• **Stated task**: Put every line of the material below into a Markdown table with two columns, Row and Line, numbering the rows and leaving out blank lines. Omit the pictures from the table.

======

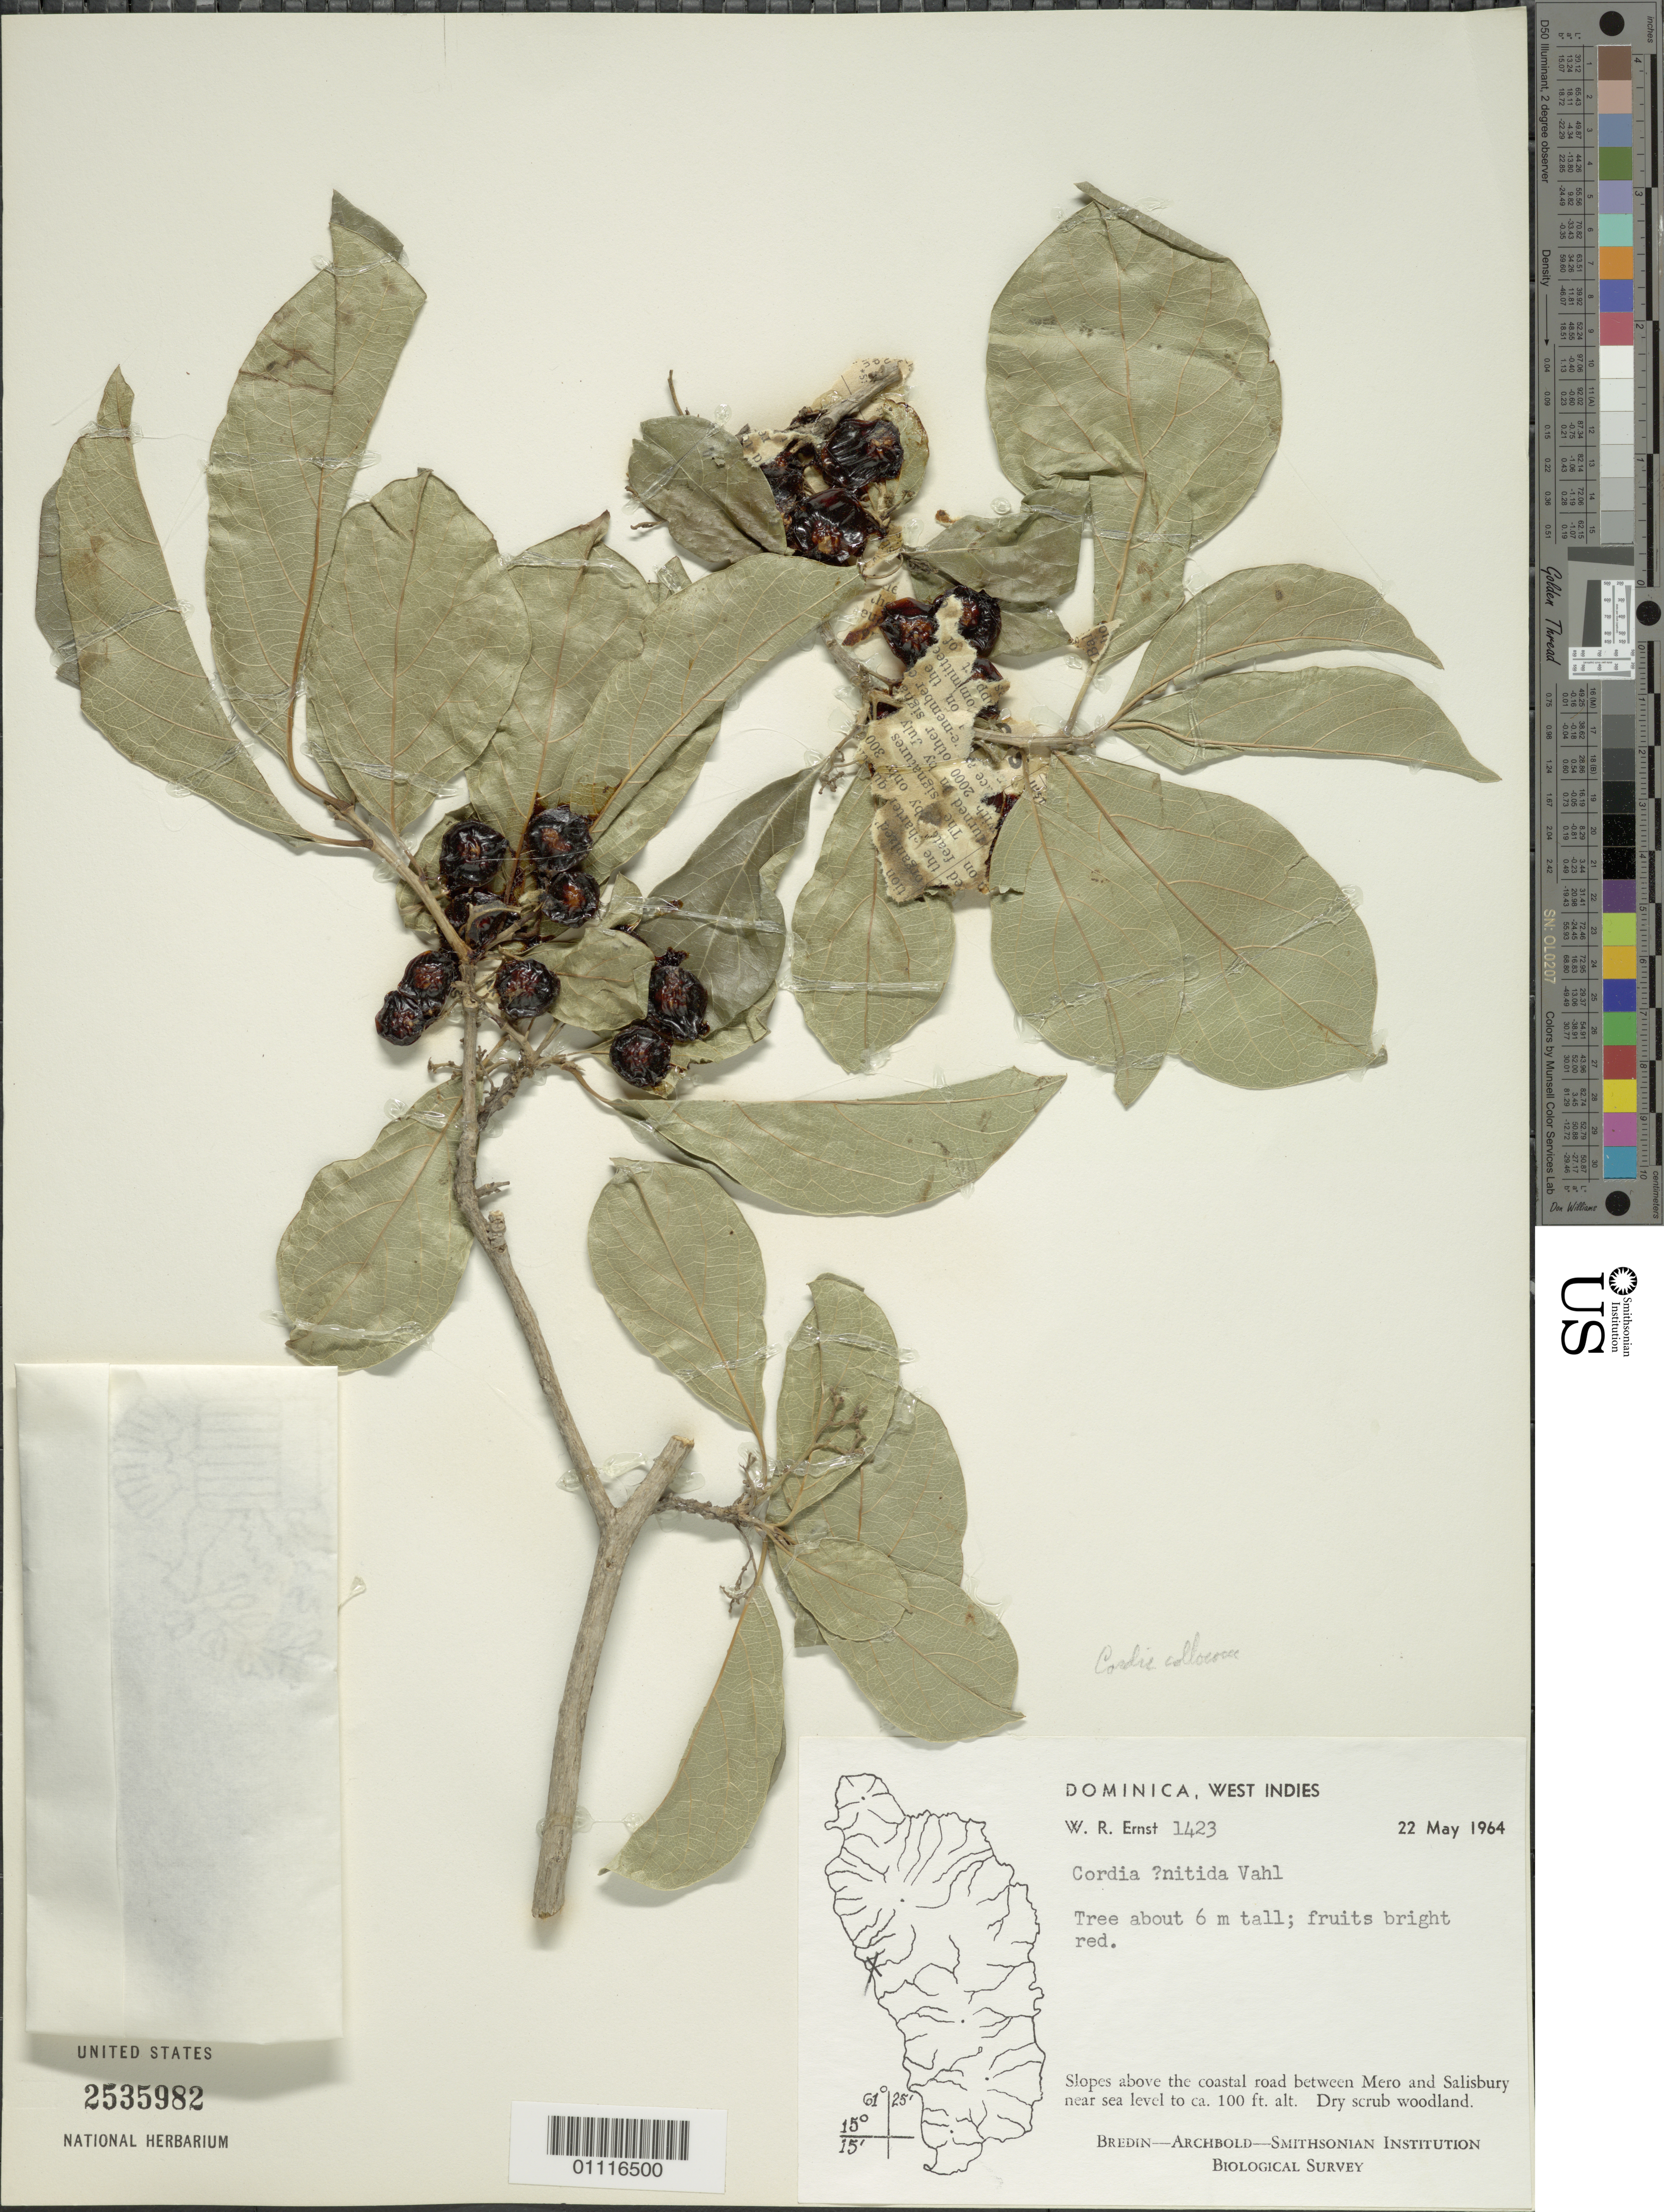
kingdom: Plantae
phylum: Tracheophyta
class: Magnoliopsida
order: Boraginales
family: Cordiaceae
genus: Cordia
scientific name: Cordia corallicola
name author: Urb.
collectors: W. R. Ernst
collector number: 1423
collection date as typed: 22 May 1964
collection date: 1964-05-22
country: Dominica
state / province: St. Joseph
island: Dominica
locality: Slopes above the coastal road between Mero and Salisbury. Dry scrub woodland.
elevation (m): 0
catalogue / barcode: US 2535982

======

• **Correct response**:
| Row | Line |
|---|---|
| 1 | kingdom: Plantae |
| 2 | phylum: Tracheophyta |
| 3 | class: Magnoliopsida |
| 4 | order: Boraginales |
| 5 | family: Cordiaceae |
| 6 | genus: Cordia |
| 7 | scientific name: Cordia corallicola |
| 8 | name author: Urb. |
| 9 | collectors: W. R. Ernst |
| 10 | collector number: 1423 |
| 11 | collection date as typed: 22 May 1964 |
| 12 | collection date: 1964-05-22 |
| 13 | country: Dominica |
| 14 | state / province: St. Joseph |
| 15 | island: Dominica |
| 16 | locality: Slopes above the coastal road between Mero and Salisbury. Dry scrub woodland. |
| 17 | elevation (m): 0 |
| 18 | catalogue / barcode: US 2535982 |